Data entries
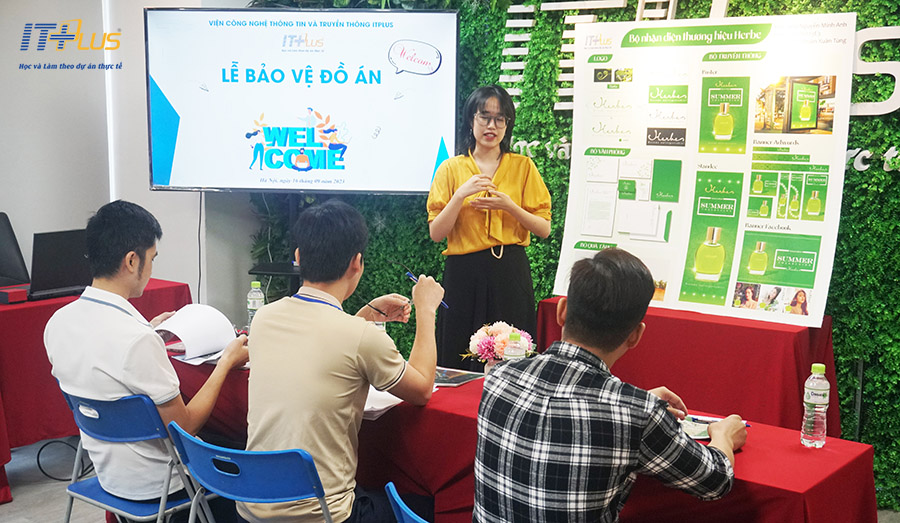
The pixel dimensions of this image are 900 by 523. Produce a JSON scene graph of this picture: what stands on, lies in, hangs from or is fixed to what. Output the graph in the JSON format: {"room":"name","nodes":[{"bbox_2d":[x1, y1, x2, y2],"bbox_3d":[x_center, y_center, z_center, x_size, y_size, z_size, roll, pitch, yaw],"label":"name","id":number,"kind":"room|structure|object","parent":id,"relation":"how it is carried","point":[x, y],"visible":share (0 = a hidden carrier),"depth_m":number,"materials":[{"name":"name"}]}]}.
{"room":"classroom","nodes":[
{"label":"classroom","id":0,"kind":"room"},
{"bbox_2d":[0,0,261,313],"bbox_3d":[-2.385,-0.572,5.522,0.587,2.919,3.532,7,10,39],"label":"wall","id":1,"kind":"structure","parent":0,"point":[168,268],"depth_m":6.05,"materials":[{"name":"white paint"}]},
{"bbox_2d":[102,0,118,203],"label":"wall light strip","id":2,"kind":"object","parent":1,"relation":"attached to","point":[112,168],"visible":0.51,"depth_m":6.25,"materials":[{"name":"white"}]},
{"bbox_2d":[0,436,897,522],"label":"floor","id":3,"kind":"structure","parent":0,"point":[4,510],"depth_m":4.61,"materials":[{"name":"grey"}]},
{"bbox_2d":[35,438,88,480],"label":"cable","id":4,"kind":"object","parent":3,"relation":"on","point":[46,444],"visible":0.64,"depth_m":4.89,"materials":[{"name":"black plastic"}]},
{"bbox_2d":[0,278,192,504],"bbox_3d":[-2.035,0.534,4.939,0.939,0.761,1.642,7,10,39],"label":"side table","id":5,"kind":"object","parent":3,"relation":"on","point":[42,326],"visible":0.5,"depth_m":4.59,"materials":[{"name":"red fabric"}]},
{"bbox_2d":[0,286,28,303],"bbox_3d":[-1.898,0.148,4.806,0.118,0.056,0.111,7,10,39],"label":"red box","id":6,"kind":"object","parent":5,"relation":"on","point":[20,293],"visible":0.98,"depth_m":4.77,"materials":[{"name":"red"}]},
{"bbox_2d":[0,211,29,288],"bbox_3d":[-2.278,0.139,5.378,0.617,0.726,0.579,7,10,39],"label":"laptop","id":7,"kind":"object","parent":5,"relation":"on","point":[15,274],"visible":0.98,"depth_m":5.50,"materials":[{"name":"black plastic"}]},
{"bbox_2d":[29,229,91,301],"bbox_3d":[-1.771,-0.002,5.048,0.327,0.282,0.382,7,10,39],"label":"laptop","id":8,"kind":"object","parent":5,"relation":"on","point":[55,276],"visible":0.77,"depth_m":4.95,"materials":[{"name":"black plastic"}]},
{"bbox_2d":[58,388,220,522],"bbox_3d":[-0.918,0.742,3.426,0.490,0.765,0.482,7,10,39],"label":"blue chair","id":9,"kind":"object","parent":3,"relation":"on","point":[98,493],"visible":0.56,"depth_m":3.26,"materials":[{"name":"blue plastic"}]},
{"bbox_2d":[41,199,246,511],"bbox_3d":[-0.947,0.301,3.503,0.601,0.988,0.566,7,10,39],"label":"man","id":10,"kind":"object","parent":9,"relation":"on","point":[129,288],"visible":0.96,"depth_m":3.37},
{"bbox_2d":[152,304,237,364],"bbox_3d":[-0.887,0.247,3.842,0.286,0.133,0.295,7,10,39],"label":"paper","id":11,"kind":"object","parent":10,"relation":"in","point":[201,316],"visible":0.82,"depth_m":3.83,"materials":[{"name":"white paper"}]},
{"bbox_2d":[166,421,331,522],"bbox_3d":[-0.435,0.796,2.942,0.479,0.755,0.489,7,10,39],"label":"blue chair","id":12,"kind":"object","parent":3,"relation":"on","point":[244,455],"visible":0.85,"depth_m":2.75,"materials":[{"name":"blue plastic"}]},
{"bbox_2d":[241,199,443,522],"bbox_3d":[-0.290,0.313,3.126,0.514,0.973,0.641,7,10,39],"label":"man","id":13,"kind":"object","parent":12,"relation":"on","point":[355,351],"visible":0.98,"depth_m":2.97},
{"bbox_2d":[406,270,447,308],"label":"pen","id":14,"kind":"object","parent":13,"relation":"in","point":[409,274],"visible":0.46,"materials":[{"name":"blue plastic"}]},
{"bbox_2d":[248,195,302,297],"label":"tv stand","id":15,"kind":"object","parent":3,"relation":"on","point":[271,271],"visible":0.36,"depth_m":5.86,"materials":[{"name":"black metal"}]},
{"bbox_2d":[144,7,459,195],"bbox_3d":[-0.717,-0.777,5.534,1.532,0.940,0.178,1,8,4],"label":"television","id":16,"kind":"object","parent":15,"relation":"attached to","point":[363,171],"visible":0.99,"depth_m":5.47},
{"bbox_2d":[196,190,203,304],"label":"cable","id":17,"kind":"object","parent":16,"relation":"hanging from","point":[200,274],"visible":0.65,"depth_m":6.21,"materials":[{"name":"black plastic"}]},
{"bbox_2d":[385,482,429,522],"bbox_3d":[0.143,0.870,2.392,0.511,0.787,0.469,-4,9,-30],"label":"blue chair","id":18,"kind":"object","parent":3,"relation":"on","point":[403,507],"visible":0.85,"depth_m":2.32,"materials":[{"name":"blue plastic"}]},
{"bbox_2d":[470,249,747,522],"bbox_3d":[0.357,0.427,2.517,0.550,0.921,0.608,7,10,39],"label":"man","id":19,"kind":"object","parent":18,"relation":"on","point":[722,457],"visible":0.99,"depth_m":2.32},
{"bbox_2d":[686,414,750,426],"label":"pen","id":20,"kind":"object","parent":19,"relation":"in","point":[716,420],"visible":0.58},
{"bbox_2d":[425,83,553,366],"bbox_3d":[0.173,0.063,4.952,0.577,1.570,0.588,7,10,39],"label":"woman","id":21,"kind":"object","parent":3,"relation":"on","point":[505,176],"visible":0.83,"depth_m":4.78},
{"bbox_2d":[169,348,878,522],"bbox_3d":[-0.012,0.770,3.482,2.446,0.721,0.773,7,10,39],"label":"table","id":22,"kind":"object","parent":3,"relation":"on","point":[755,485],"visible":0.45,"depth_m":3.00,"materials":[{"name":"red fabric"}]},
{"bbox_2d":[246,280,264,326],"bbox_3d":[-0.718,0.180,4.140,0.067,0.220,0.066,7,10,39],"label":"water bottle","id":23,"kind":"object","parent":22,"relation":"on","point":[256,289],"visible":0.61,"depth_m":4.11,"materials":[{"name":"clear plastic"}]},
{"bbox_2d":[360,386,403,420],"bbox_3d":[-0.260,0.401,3.293,0.264,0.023,0.243,7,10,39],"label":"paper","id":24,"kind":"object","parent":22,"relation":"on","point":[381,407],"visible":0.35,"depth_m":3.23,"materials":[{"name":"white paper"}]},
{"bbox_2d":[433,366,483,386],"bbox_3d":[-0.020,0.361,3.543,0.213,0.010,0.186,7,10,39],"label":"brochure","id":25,"kind":"object","parent":22,"relation":"on","point":[455,374],"visible":0.73,"depth_m":3.51,"materials":[{"name":"paper"}]},
{"bbox_2d":[463,322,535,366],"bbox_3d":[0.156,0.287,3.528,0.229,0.197,0.221,7,10,39],"label":"flower bouquet","id":26,"kind":"object","parent":22,"relation":"on","point":[503,327],"visible":0.75,"depth_m":3.48,"materials":[{"name":"plant"}]},
{"bbox_2d":[503,332,524,361],"bbox_3d":[0.190,0.305,3.300,0.062,0.192,0.061,7,10,39],"label":"water bottle","id":27,"kind":"object","parent":22,"relation":"on","point":[516,352],"visible":0.43,"depth_m":3.27,"materials":[{"name":"clear plastic"}]},
{"bbox_2d":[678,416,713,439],"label":"paper","id":28,"kind":"object","parent":22,"relation":"on","point":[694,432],"visible":0.46,"depth_m":2.95,"materials":[{"name":"paper"}]},
{"bbox_2d":[800,363,830,447],"bbox_3d":[0.936,0.368,2.851,0.064,0.211,0.065,7,10,39],"label":"water bottle","id":29,"kind":"object","parent":22,"relation":"on","point":[818,399],"visible":0.99,"depth_m":2.83,"materials":[{"name":"clear plastic"}]},
{"bbox_2d":[538,297,837,435],"bbox_3d":[0.949,0.569,4.501,1.134,0.754,0.684,7,10,39],"label":"red table","id":30,"kind":"object","parent":3,"relation":"on","point":[773,332],"visible":0.62,"depth_m":4.16,"materials":[{"name":"red fabric"}]},
{"bbox_2d":[554,12,855,326],"bbox_3d":[1.002,-0.393,4.558,1.228,1.194,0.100,5,9,32],"label":"poster board","id":31,"kind":"object","parent":30,"relation":"on","point":[805,316],"visible":0.9,"depth_m":4.50,"materials":[{"name":"paper"}]},
{"bbox_2d":[246,0,899,506],"bbox_3d":[1.297,-0.565,4.905,6.022,3.026,0.297,7,10,39],"label":"green wall","id":32,"kind":"structure","parent":0,"point":[877,127],"depth_m":5.06,"materials":[{"name":"green plant"}]},
{"bbox_2d":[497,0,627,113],"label":"wall lettering","id":33,"kind":"object","parent":32,"relation":"attached to","point":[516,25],"visible":0.67,"depth_m":5.68,"materials":[{"name":"white"}]},
{"bbox_2d":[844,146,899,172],"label":"wall lettering","id":34,"kind":"object","parent":32,"relation":"attached to","point":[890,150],"visible":0.56,"depth_m":4.53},
{"bbox_2d":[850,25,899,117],"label":"wall lettering","id":35,"kind":"object","parent":32,"relation":"attached to","point":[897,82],"visible":0.69,"depth_m":4.53,"materials":[{"name":"white plastic"}]}
]}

→ What is needed: Please give only the number of lines above that contain "wall".

→ Exercise solution: 6